- [Prompt]: Return the entries below in their exact form, leaving the pictures out.

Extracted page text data
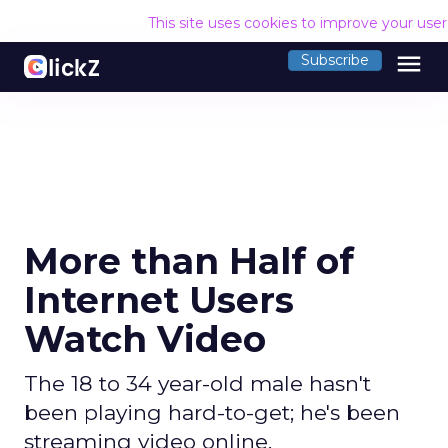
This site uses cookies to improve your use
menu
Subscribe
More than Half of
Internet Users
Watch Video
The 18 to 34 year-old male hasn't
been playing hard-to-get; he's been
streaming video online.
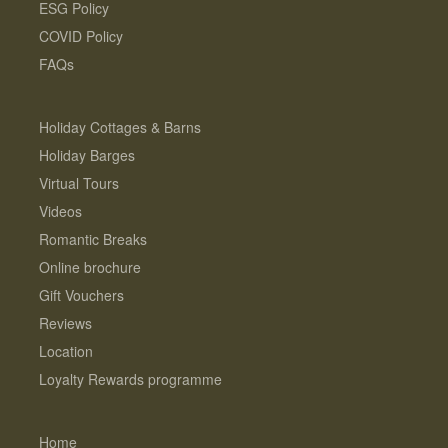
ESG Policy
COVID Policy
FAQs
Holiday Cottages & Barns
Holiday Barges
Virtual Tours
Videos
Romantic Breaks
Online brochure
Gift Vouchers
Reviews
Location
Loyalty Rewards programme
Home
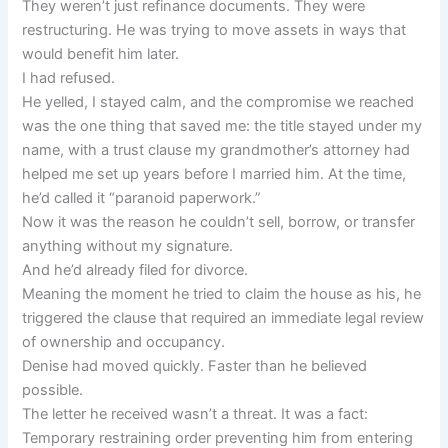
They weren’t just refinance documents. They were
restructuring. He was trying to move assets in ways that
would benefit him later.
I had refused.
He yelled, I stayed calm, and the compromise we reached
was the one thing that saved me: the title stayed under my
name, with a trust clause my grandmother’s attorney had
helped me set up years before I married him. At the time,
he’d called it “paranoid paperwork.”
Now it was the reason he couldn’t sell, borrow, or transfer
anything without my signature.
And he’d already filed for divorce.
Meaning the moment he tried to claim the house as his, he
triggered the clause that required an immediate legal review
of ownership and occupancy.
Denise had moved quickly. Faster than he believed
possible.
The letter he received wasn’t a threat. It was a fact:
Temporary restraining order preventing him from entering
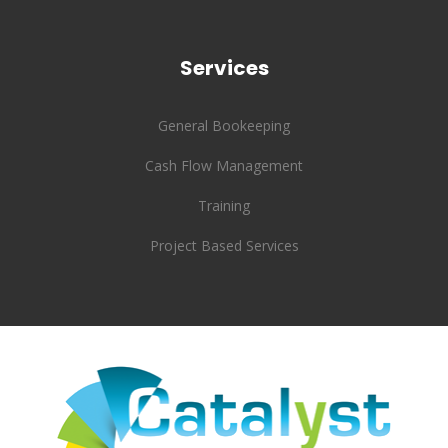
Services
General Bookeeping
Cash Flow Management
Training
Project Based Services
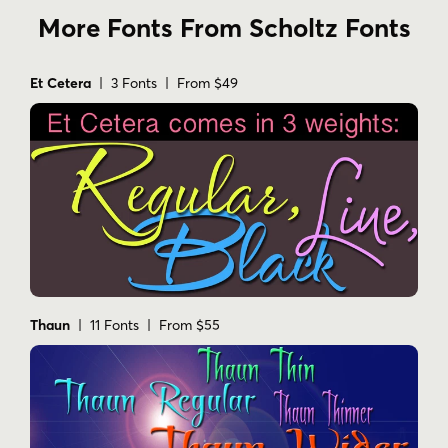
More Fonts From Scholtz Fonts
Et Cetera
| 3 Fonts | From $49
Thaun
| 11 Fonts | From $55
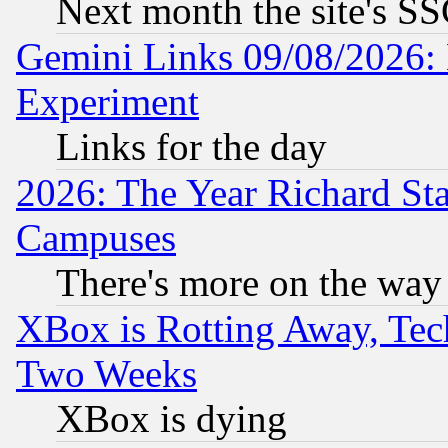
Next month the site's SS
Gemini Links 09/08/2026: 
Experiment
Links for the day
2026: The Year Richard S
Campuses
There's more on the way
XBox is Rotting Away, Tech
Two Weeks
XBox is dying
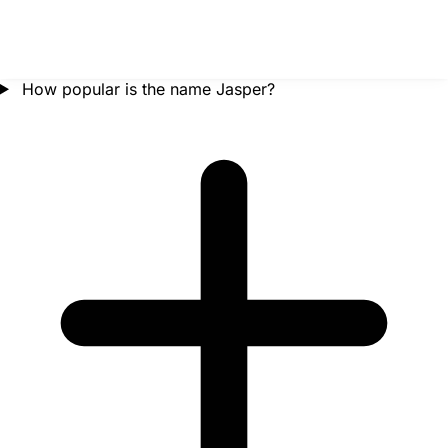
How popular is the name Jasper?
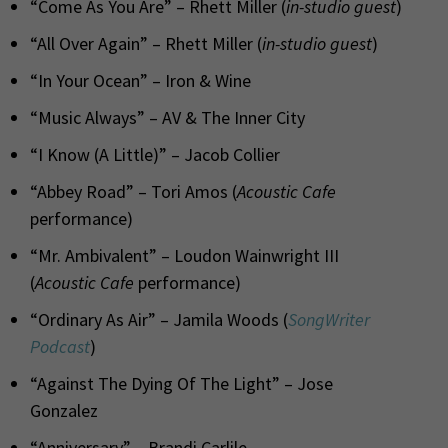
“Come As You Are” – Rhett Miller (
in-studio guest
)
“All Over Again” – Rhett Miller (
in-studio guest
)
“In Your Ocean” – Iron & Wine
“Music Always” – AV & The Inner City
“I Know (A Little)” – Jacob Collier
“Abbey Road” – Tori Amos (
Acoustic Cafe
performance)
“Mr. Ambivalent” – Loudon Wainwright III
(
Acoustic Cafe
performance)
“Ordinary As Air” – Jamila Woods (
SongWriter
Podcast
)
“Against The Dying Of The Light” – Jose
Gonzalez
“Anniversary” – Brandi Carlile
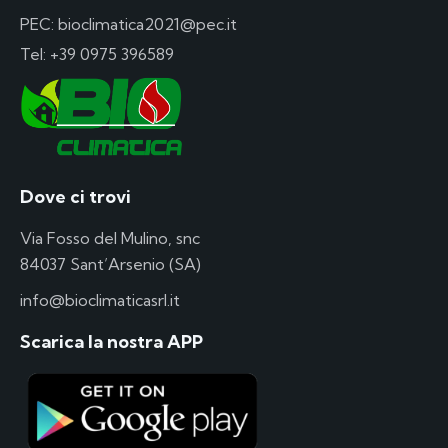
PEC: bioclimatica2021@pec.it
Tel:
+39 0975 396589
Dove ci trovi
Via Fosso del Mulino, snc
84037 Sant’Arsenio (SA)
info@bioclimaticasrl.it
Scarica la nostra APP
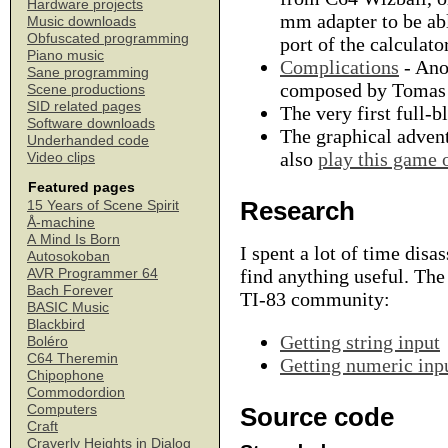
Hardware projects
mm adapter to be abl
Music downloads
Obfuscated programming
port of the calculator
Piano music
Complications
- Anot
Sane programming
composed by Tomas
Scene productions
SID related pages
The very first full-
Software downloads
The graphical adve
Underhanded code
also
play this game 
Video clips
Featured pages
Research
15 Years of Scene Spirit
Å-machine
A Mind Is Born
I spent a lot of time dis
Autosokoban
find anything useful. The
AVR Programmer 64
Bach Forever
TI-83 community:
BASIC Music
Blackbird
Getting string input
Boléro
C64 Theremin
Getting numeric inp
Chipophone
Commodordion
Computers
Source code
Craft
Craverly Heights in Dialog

- [Answer section]:
This site uses cookies to improve your use
menu
Subscribe
More than Half of
Internet Users
Watch Video
The 18 to 34 year-old male hasn't
been playing hard-to-get; he's been
streaming video online.
ESG Policy
COVID Policy
FAQs
Holiday Cottages & Barns
Holiday Barges
Virtual Tours
Videos
Romantic Breaks
Online brochure
Gift Vouchers
Reviews
Location
Loyalty Rewards programme
Home
They weren’t just refinance documents. They were
restructuring. He was trying to move assets in ways that
would benefit him later.
I had refused.
He yelled, I stayed calm, and the compromise we reached
was the one thing that saved me: the title stayed under my
name, with a trust clause my grandmother’s attorney had
helped me set up years before I married him. At the time,
he’d called it “paranoid paperwork.”
Now it was the reason he couldn’t sell, borrow, or transfer
anything without my signature.
And he’d already filed for divorce.
Meaning the moment he tried to claim the house as his, he
triggered the clause that required an immediate legal review
of ownership and occupancy.
Denise had moved quickly. Faster than he believed
possible.
The letter he received wasn’t a threat. It was a fact:
Temporary restraining order preventing him from entering
Services
General Bookeeping
Cash Flow Management
Training
Project Based Services
More Fonts From Scholtz Fonts
Et Cetera
| 3 Fonts | From $49
Thaun
| 11 Fonts | From $55
Next month the site's SS
Gemini Links 09/08/2026: 
Experiment
Links for the day
2026: The Year Richard S
Campuses
There's more on the way
XBox is Rotting Away, Tech
Two Weeks
XBox is dying
How popular is the name Jasper?
“Come As You Are” – Rhett Miller (
in-studio guest
)
“All Over Again” – Rhett Miller (
in-studio guest
)
“In Your Ocean” – Iron & Wine
“Music Always” – AV & The Inner City
“I Know (A Little)” – Jacob Collier
“Abbey Road” – Tori Amos (
Acoustic Cafe
performance)
“Mr. Ambivalent” – Loudon Wainwright III
(
Acoustic Cafe
performance)
“Ordinary As Air” – Jamila Woods (
SongWriter
Podcast
)
“Against The Dying Of The Light” – Jose
Gonzalez
“Anniversary” – Brandi Carlile
PEC: bioclimatica2021@pec.it
Tel:
+39 0975 396589
Dove ci trovi
Via Fosso del Mulino, snc
84037 Sant’Arsenio (SA)
info@bioclimaticasrl.it
Scarica la nostra APP
Hardware projects
mm adapter to be abl
Music downloads
Obfuscated programming
port of the calculator
Piano music
Complications
- Anot
Sane programming
composed by Tomas
Scene productions
SID related pages
The very first full-
Software downloads
The graphical adve
Underhanded code
also
play this game 
Video clips
Featured pages
Research
15 Years of Scene Spirit
Å-machine
A Mind Is Born
I spent a lot of time dis
Autosokoban
find anything useful. The
AVR Programmer 64
Bach Forever
TI-83 community:
BASIC Music
Blackbird
Getting string input
Boléro
C64 Theremin
Getting numeric inp
Chipophone
Commodordion
Computers
Source code
Craft
Craverly Heights in Dialog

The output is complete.